NERSCPowering Scientific Discovery Since 1974

Resolved: Running jobs error: "inet_arp_address_lookup"

September 22, 2013 by Helen He

Symptom:

After the Hopper August 14 maintenance, users reporting get the error message similar as follows occassionaly:

[PE_456]:inet_arp_address_lookup:Failed to read output of /sbin/arp -a -i ipogif0 command.
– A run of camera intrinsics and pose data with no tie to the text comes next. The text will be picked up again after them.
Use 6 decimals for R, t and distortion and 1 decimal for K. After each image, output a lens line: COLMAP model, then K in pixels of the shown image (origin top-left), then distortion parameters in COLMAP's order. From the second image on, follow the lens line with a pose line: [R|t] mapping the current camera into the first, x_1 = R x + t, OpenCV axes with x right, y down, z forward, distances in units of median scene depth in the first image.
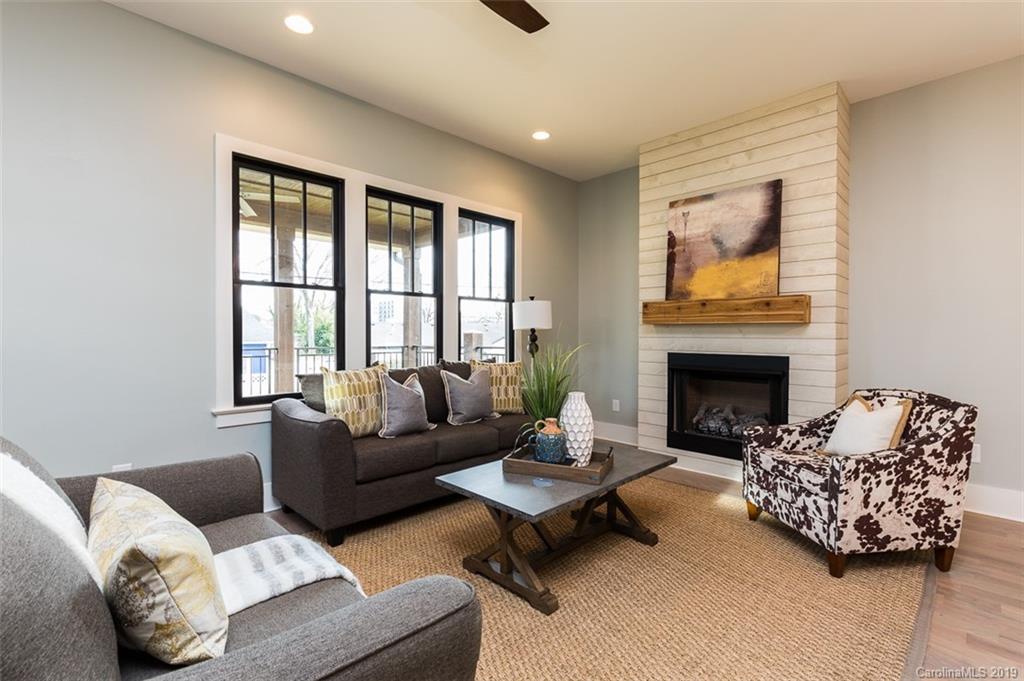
lens RADIAL K [[466.1, 0, 515.9], [0, 466.1, 342.0], [0, 0, 1]] dist [0.010717, -0.001756]
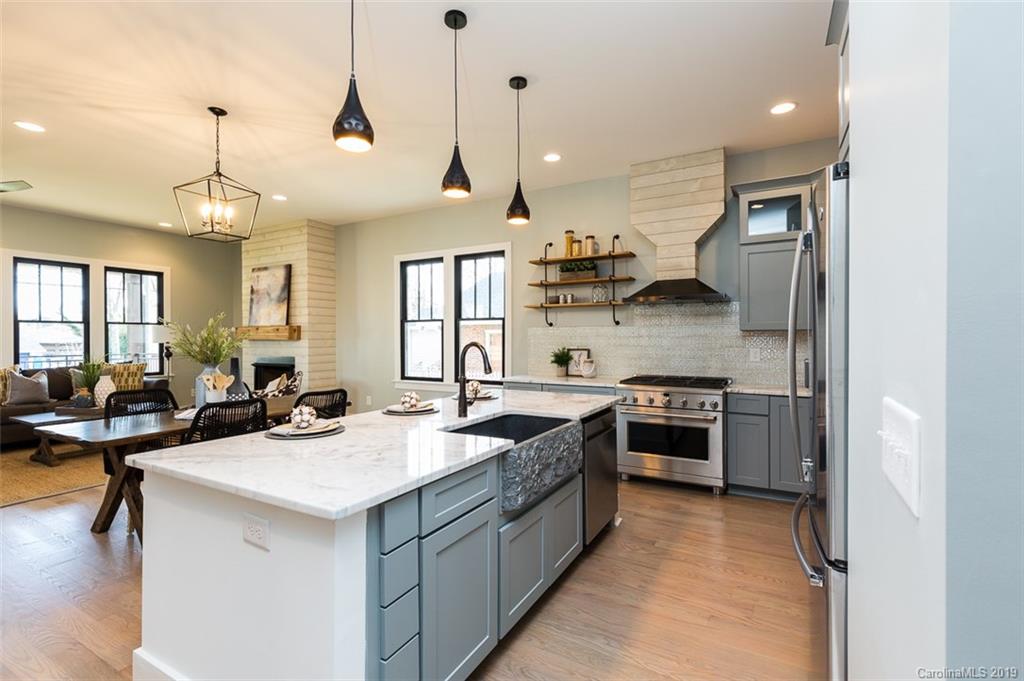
lens RADIAL K [[466.1, 0, 513.3], [0, 466.1, 337.5], [0, 0, 1]] dist [0.010717, -0.001756]
pose [[0.959992, -0.005214, 0.279980, 1.019620], [0.010449, 0.999797, -0.017207, -0.007089], [-0.279833, 0.019444, 0.959852, -1.218866]]
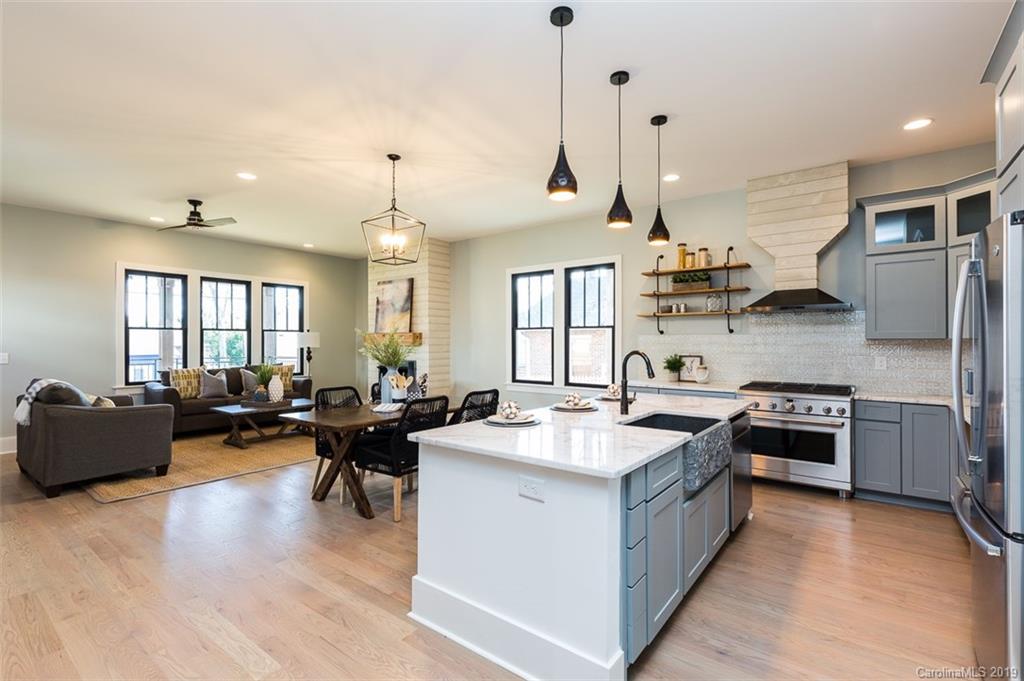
lens RADIAL K [[466.1, 0, 516.0], [0, 466.1, 339.2], [0, 0, 1]] dist [0.010717, -0.001756]
pose [[0.989712, -0.001859, 0.143063, 0.821650], [0.005368, 0.999694, -0.024146, -0.014935], [-0.142974, 0.024666, 0.989419, -1.320006]]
Try rerunning job with CRAY_ROOTFS environment variable set to DSL.
[PE_456]:inet_arp_address_lookup:Failed to read output of arp - No such file or directory
[PE_456]:_pmi_inet_setup:inet_arp_address_lookup failed for hostname nid05021
[PE_456]:_pmi_init:_pmi_inet_setup returned -1
[Mon Aug 26 16:16:28 2013] [c14-2c2s6n1] Fatal error in MPI_Init: Other MPI error, error stack:
MPIR_Init_thread(428):
MPID_Init(184).......: channel initialization failed
MPID_Init(538).......: PMI2 init failed: 1
[NID 02963] 2013-08-26 09:16:50 Apid 20043232: initiated application termination

Status:

11 nodes were identified with issues accessing shared system root file systems.  After taking these nodes out on Sept 27 (and later reboot), this issue has been cleared.